In a Wednesday press release, New York Attorney General Letitia James announced that an investigation conducted in March found that an unidentified teacher at the Chapel School in Bronxville, New York, conducted reenactments of a slave auction on two different occasions as part of a lesson plan on colonial America.
In two fifth-grade social studies classes, the teacher asked all African-American students in the class to raise their hands, before asking them to exit the classroom and stand in the hallway. The teacher then placed imaginary chains on the students' necks, wrists and ankles before they were allowed to enter the classroom again. The African-American students were then asked to stand against a wall in front of the white students to simulate an auction in which African-Americans are sold as slaves to white people.
According to the attorney general, an investigation was carried out after several complaints from parents regarding "unequal discipline of students on the basis of race, a lack of racial sensitivity and awareness in school curricula, and a lack of diversity among the teaching faculty." The teacher involved in the incident has been fired. The Chapel School, however, did not immediately respond to Sputnik's request for comment.
In the statement, James announced that the state has established a series of actions the school has to implement following the incident, which had a "profoundly negative effect on all of the students present — especially the African-American students."
"Every young person — regardless of race — deserves the chance to attend school free of harassment, bias, and discrimination," James said. "Lessons designed to separate children on the basis of race have no place in New York classrooms, or in classrooms throughout this country."

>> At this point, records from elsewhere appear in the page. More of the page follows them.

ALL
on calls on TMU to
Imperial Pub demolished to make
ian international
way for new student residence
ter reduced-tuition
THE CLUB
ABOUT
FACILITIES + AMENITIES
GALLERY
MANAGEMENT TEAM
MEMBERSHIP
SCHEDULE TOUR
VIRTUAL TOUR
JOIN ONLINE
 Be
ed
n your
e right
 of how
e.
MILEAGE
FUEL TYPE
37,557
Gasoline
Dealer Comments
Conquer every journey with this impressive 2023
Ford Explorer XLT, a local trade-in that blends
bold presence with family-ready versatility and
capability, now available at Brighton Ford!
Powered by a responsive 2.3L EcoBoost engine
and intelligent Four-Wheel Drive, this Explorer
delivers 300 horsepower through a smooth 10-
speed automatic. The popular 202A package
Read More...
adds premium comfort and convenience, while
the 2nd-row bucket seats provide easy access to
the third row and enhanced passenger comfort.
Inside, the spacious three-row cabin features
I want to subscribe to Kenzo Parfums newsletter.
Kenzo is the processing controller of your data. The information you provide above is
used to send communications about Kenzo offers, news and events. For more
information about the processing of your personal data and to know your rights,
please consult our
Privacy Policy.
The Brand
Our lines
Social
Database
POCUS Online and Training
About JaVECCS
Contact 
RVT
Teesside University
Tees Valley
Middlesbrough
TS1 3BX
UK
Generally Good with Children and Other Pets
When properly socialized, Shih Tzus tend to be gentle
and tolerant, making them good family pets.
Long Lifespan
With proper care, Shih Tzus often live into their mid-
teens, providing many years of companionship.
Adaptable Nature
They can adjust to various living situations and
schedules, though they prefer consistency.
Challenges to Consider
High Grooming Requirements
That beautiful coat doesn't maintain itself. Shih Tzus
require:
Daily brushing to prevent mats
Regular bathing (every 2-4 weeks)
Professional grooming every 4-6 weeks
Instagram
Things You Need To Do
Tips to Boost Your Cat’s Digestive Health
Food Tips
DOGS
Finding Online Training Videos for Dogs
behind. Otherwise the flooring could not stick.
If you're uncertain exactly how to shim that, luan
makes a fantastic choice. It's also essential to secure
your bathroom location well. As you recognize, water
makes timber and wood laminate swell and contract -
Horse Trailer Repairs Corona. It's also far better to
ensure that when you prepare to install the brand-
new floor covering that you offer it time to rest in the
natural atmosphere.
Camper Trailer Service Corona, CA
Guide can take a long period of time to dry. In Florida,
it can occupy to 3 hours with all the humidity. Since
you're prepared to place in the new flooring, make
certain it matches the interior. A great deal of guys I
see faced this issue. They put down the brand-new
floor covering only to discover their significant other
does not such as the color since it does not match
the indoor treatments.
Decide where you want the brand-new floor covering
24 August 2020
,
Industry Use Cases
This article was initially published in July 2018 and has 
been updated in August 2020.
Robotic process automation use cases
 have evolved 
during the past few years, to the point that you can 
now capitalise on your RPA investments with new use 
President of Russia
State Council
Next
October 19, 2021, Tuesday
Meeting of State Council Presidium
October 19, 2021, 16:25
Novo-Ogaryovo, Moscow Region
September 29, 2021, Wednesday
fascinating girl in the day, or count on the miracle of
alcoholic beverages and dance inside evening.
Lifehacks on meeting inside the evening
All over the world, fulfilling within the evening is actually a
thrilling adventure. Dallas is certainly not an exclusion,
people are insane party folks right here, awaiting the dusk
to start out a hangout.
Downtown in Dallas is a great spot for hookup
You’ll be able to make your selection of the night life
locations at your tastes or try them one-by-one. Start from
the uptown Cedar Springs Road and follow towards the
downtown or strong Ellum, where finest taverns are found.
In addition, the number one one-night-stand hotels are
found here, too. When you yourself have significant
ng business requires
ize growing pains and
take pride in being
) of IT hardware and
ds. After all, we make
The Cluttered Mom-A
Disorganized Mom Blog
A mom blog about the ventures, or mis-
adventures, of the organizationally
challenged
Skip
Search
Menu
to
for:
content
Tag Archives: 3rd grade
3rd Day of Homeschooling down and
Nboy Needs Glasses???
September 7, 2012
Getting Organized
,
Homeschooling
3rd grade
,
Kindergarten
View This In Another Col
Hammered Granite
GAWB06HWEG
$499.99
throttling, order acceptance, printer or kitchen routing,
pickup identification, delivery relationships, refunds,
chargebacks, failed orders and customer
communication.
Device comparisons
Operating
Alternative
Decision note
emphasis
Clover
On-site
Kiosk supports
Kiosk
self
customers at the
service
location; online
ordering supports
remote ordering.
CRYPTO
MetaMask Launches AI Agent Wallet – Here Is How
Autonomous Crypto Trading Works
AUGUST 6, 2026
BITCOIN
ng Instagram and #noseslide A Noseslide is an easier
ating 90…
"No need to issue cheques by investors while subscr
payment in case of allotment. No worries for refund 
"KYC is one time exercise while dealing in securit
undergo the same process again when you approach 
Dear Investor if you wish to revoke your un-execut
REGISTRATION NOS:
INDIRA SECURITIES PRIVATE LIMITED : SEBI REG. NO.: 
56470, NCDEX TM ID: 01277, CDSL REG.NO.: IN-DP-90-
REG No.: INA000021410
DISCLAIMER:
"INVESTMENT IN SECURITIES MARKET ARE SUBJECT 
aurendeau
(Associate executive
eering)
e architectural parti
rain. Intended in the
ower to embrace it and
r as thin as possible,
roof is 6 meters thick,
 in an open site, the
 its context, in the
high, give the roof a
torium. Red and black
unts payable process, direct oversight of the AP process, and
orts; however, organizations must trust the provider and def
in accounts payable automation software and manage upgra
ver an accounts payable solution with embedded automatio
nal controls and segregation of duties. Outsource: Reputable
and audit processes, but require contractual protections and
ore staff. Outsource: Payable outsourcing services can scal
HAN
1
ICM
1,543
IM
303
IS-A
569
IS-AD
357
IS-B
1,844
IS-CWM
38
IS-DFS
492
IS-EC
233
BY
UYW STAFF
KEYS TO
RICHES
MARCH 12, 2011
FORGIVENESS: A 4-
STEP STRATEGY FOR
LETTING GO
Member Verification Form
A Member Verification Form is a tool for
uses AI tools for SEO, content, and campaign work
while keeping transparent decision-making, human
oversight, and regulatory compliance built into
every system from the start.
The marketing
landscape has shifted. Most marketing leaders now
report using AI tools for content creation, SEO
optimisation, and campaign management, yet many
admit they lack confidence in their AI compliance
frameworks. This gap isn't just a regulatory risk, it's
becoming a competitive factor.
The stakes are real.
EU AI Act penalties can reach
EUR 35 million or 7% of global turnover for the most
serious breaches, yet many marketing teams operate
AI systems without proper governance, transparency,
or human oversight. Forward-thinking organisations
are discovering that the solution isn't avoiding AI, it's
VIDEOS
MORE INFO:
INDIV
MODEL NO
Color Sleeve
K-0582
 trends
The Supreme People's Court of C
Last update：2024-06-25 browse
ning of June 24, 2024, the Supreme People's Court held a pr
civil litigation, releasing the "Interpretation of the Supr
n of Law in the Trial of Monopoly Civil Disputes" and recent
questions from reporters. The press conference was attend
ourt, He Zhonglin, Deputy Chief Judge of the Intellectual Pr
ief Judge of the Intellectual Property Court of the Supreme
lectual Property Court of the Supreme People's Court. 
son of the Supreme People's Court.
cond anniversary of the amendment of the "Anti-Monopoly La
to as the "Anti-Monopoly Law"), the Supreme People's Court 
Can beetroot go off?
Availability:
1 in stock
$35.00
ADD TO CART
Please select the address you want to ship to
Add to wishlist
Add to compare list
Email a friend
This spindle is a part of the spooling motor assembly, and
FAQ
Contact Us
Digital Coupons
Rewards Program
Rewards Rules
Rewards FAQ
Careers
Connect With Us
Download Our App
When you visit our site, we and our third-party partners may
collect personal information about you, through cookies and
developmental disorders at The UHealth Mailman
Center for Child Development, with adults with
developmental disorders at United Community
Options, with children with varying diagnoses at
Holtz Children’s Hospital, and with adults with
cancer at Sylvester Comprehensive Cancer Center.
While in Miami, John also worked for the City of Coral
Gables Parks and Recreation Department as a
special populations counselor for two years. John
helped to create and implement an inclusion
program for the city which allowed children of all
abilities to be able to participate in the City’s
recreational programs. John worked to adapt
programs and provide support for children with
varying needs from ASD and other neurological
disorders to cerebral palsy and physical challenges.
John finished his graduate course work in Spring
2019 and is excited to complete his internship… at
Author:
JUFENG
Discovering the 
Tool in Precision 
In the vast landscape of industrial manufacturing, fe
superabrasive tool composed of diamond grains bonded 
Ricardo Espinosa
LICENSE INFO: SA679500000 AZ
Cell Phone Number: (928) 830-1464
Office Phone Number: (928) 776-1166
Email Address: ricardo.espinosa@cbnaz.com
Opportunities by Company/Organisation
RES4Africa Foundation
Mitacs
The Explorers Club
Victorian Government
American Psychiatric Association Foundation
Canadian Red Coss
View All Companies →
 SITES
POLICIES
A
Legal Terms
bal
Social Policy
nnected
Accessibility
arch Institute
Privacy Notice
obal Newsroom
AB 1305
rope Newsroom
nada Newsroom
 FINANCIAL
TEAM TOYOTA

The school will be required to hire a chief diversity officer and a diversity consultant to help with development training at the school. It will also be required to develop a Staff Diversification Plan, outlining steps the school plans to take on a yearly basis to increase "minority representation among the school's teaching faculty." In addition, the school has committed to a new financial aid effort to increase diversity and will also submit a new code of conduct for approval by the attorney general. The new code will outline how school community members should address racial and ethnic discrimination and harassment.